Wielki Liberace („Behind the Candelabra”, 2013)

Wielki Liberace („Behind the Candelabra”, 2013)

30/11/2013 Uncategorized 0
Wielki Liberace poster
Steven Soderbergh

Rok 1977. Scott Thorson rozpoczyna bliską znajomość z Valentino Liberace. Zaczynają razem spędzać czas, pracować, żyć. Historia oparta na faktach i prawdziwej postaci zarówno Liberace, jak i Thorsona. Opowieść o homoseksualizmie, trudnych relacjach miłosnych, prywatności oraz przemijaniu.

Tę historię zapewne poznaliście wiele razy. Sam miałem wrażenie, że ją znam, i wam zapewne też się to przydarzy. Spodziewałem się wszystkiego, co ta opowieść miała mi do zaoferowania. Muszę jednak przyznać: jak na to, czym film miał być, wyszło wspaniale. Wszystko układa się w logiczną całość, niczego nie pominięto. Wszystkie punkty, według których historia miała się potoczyć, odbębniono na medal. Wzorowa rzemieślnicza robota. Nawet z kilkoma wyróżniającymi się momentami – w tym wypadku są to na przykład sceny operacji plastycznej i wątek ich dotyczący. Tego wcześniej nie widziałem. Uwierzyłem też, że Liberace był bardzo bogaty. To również plus.

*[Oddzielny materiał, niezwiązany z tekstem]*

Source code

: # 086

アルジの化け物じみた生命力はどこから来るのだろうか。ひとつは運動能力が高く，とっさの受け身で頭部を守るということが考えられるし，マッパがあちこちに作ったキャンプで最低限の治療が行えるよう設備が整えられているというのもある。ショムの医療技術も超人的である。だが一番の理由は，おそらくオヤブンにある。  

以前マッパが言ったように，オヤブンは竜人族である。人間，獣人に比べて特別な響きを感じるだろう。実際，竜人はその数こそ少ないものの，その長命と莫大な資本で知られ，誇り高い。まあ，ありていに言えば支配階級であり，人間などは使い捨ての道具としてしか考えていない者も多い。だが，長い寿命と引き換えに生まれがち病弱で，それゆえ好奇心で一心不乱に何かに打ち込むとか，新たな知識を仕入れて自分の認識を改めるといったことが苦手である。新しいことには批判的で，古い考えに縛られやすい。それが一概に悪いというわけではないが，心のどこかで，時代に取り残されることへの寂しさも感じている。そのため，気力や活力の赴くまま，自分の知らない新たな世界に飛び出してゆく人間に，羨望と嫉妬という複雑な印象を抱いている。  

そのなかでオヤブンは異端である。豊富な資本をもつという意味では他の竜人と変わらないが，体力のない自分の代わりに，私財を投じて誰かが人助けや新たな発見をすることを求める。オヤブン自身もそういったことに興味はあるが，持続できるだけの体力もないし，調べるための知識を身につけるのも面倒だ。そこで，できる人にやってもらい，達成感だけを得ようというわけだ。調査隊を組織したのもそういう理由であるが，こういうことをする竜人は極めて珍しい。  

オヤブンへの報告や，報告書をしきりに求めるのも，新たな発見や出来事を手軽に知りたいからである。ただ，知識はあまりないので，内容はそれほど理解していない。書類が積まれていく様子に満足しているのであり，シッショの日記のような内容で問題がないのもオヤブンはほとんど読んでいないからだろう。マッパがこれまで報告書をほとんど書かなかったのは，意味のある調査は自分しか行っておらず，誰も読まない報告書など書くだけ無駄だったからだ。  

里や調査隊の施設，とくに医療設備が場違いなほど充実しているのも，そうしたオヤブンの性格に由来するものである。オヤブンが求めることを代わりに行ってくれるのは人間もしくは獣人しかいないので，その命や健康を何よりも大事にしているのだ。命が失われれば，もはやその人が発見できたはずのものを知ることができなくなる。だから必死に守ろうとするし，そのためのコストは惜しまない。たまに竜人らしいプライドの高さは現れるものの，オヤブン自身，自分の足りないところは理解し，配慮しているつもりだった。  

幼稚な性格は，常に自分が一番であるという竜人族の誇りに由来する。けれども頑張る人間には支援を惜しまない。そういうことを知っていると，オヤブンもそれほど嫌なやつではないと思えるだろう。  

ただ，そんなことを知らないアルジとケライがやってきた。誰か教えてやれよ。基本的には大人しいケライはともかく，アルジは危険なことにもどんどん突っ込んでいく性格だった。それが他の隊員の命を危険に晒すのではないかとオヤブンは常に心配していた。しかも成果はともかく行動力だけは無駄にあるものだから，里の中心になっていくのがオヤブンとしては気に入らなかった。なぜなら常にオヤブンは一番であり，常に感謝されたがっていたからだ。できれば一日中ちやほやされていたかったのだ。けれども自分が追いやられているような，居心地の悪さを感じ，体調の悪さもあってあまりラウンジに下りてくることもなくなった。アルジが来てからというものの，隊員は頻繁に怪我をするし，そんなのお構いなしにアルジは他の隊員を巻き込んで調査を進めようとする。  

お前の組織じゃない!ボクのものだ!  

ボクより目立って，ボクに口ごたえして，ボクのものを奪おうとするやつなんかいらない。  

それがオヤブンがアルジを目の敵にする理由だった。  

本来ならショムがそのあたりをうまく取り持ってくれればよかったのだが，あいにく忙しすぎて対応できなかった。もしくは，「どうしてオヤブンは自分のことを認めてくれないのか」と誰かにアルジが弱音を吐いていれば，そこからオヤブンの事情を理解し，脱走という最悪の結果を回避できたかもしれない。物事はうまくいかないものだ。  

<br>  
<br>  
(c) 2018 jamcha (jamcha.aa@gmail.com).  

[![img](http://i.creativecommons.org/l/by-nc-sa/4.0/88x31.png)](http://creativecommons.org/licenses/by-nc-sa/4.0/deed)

Minusem jest, że nie uwierzyłem, że był aż tak wspaniałym artystą, który aż tyle zarabia. Nie wyróżnia się ani jako muzyk, ani jako człowiek z mikrofonem na scenie. Nie mówi interesujących rzeczy, nie gra wspaniałej muzyki. Jego relacja z Thorsonem działa, bo w takich filmach widz wierzy po prostu na słowo, i twórcom widać to wystarczyło. Ani przez chwilę nie rozważałem, czy to, co oglądam, wydarzyło się naprawdę. To była jedynie „kolejna taka opowieść”, która była wcześniej nawet w wersji heteroseksualnej (młody mężczyzna i sporo starsza kobieta). Warstwa „homo” niewiele dodała.

Wielki Liberace” stoi reżyserią i aktorstwem (oraz charakteryzacją – Zeusie, dałem wiarę we wszystko, co mi pokazali; Matt Damon po operacji, Michael Douglas wygląda, jakby zaraz miał przekroczyć 40’tkę). Zdjęcia są wzorowe, choć się nie wyróżniają. Seans można spokojnie odpuścić.